Two major UN expert reports published earlier this week address the controversy of drone strikes and call for an increase in transparency in the treatment of civilian casualties.
In the first of the set of reports, the UN Special Rapporteur on extrajudicial killings, Christof Heyns, calls for end of the international secrecy surrounding who owns armed drones, how they are used and who is targeted.
The report highlights concerns that employing drone technology may lower the hesitation to kill, making it “easier for States to deploy deadly and targeted force on the territories of other States”. Heyns also advocates for stronger protection of civilians, urging that, in case of doubt, any person must be considered a civilian.
The report urges states to refrain from placing drone operations under an umbrella of institutions that are prevented from publishing operational details – as it is the case in the US with the CIA’s covert deployment of armed drones in Pakistan, Yemen and Somalia.

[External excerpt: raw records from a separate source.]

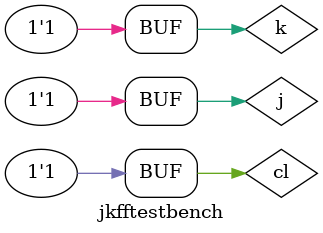
<source format=v>
module jkff2(j,k,q,cl);
input j,k,cl;
output q;

reg q;
always@(posedge cl)
	case({j,k})
	
	2'b00:q<=q;
	2'b01:q<=1'b0;
	2'b10:q<=1'b1;
	2'b11:q<=(~q);
	
	endcase
endmodule 

module jkfftestbench;
reg j,k,cl;
wire q;
jkff2 DUT(j,k,q,cl);
initial 
begin

#10 cl=0; j=0; k=0;
#10 cl=1; j=0; k=1;
#10 cl=0; j=1; k=0;
#10 cl=1; j=1; k=1;
#100;
end
endmodule 
</source>
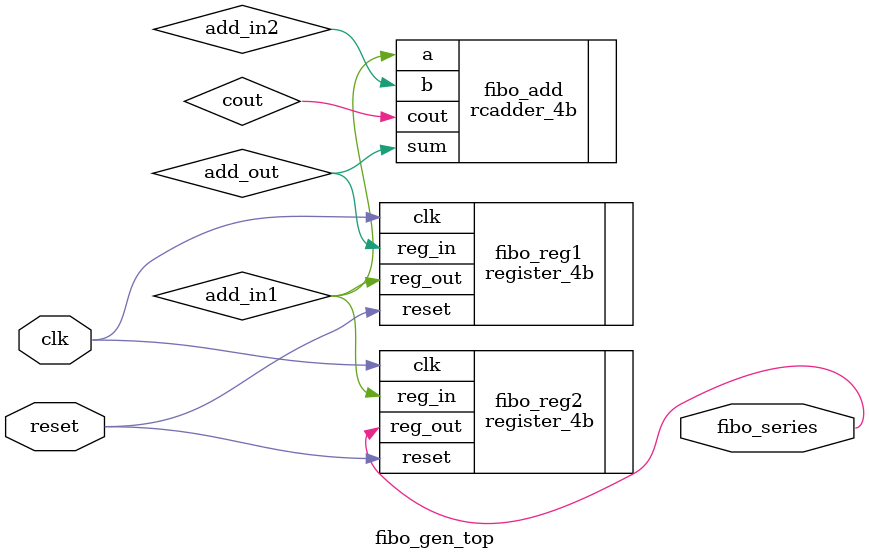
<source format=v>

module fibo_gen_top(
  input clk, reset,
  output reg fibo_series
);
	
  wire  add_out, cout;
  reg   add_in1;
  
  rcadder_4b fibo_add (.a(add_in1), .b(add_in2), .cout(cout), .sum(add_out));
  register_4b #(.rst_value(4'b0000)) fibo_reg1 (.clk(clk), .reset(reset), .reg_in(add_out), .reg_out(add_in1));
  register_4b #(.rst_value(4'b0001)) fibo_reg2 (.clk(clk), .reset(reset), .reg_in(add_in1), .reg_out(fibo_series));
  
endmodule

</source>
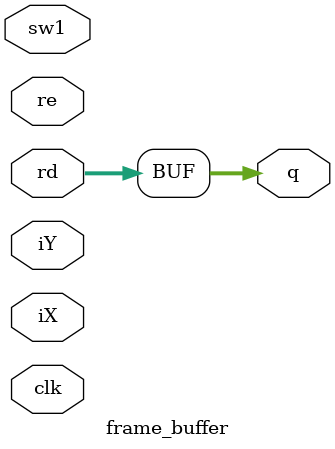
<source format=v>
module frame_buffer
(
	input sw1,
	input [10:0] iX, iY,
	//input [ADDR_WIDTH-1:0] ra, wa,
	input re, clk,
	input [DATA_WIDTH-1:0] rd,
	output reg [DATA_WIDTH-1:0] q
);

// Declare the RAM variable
reg [ADDR_WIDTH-1 : 0] ram [0 : RAM_DEPTH-1];	// INTERNAL MEMORY

parameter DATA_WIDTH = 8;
parameter ADDR_WIDTH = 14;
parameter RAM_DEPTH = (1 << ADDR_WIDTH);

parameter WIDTH = 110;
parameter HEIGHT = 145;

reg switch;


always
	begin
	
		// Write
		//if (!re)
	//		ram[iX * HEIGHT + iY] <= rd;
/*
		else if(re && switch == 1)
			if( (iY >= 0 && iY <= 10) && (iX >= 0 && iX <= 10) )
					q <= ram[iX * HEIGHT + iY];
			else
					q <= 8'b10000000; // send green border
					*/
	//	else if(sw1 == 1)
			q <= rd;
	end

endmodule

</source>
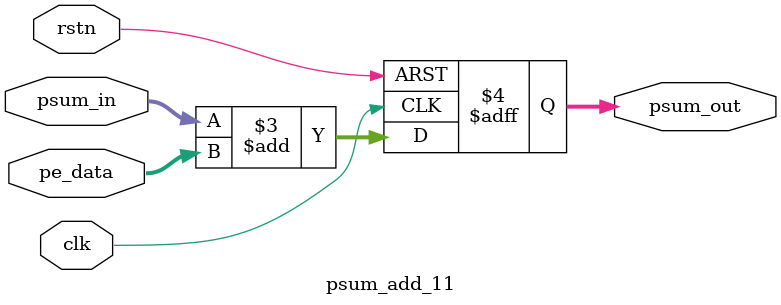
<source format=v>

module psum_add_11 #(
    parameter DWIDTH = 32,
    parameter PE_DWIDTH = 16
) (
    input wire                        clk,
    input wire                        rstn,
    input wire signed [PE_DWIDTH-1:0] pe_data,
    input wire signed [   DWIDTH-1:0] psum_in,

    output reg signed [DWIDTH-1:0] psum_out
);

    // Adder tree
    always @(posedge clk or negedge rstn) begin
        if (!rstn) begin
            psum_out <= 0;
        end else begin
            psum_out <= psum_in + pe_data;
        end
    end
endmodule


</source>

In similar tones, the second report, prepared by UN Special Rapporteur on counter-terrorism Ben Emmerson, particularly appeals to the US to release drone-related casualty data. It denounces the covert operations run by the CIA and Special Forces, accusing these of causing an “almost insurmountable obstacle to transparency”. The report states that grounds of national security would not offer an acceptable justification for withholding strike data.
Referring to the problematic “accountability vacuum” in which drones operate, and reminds states of legal obligations to investigate civilian deaths.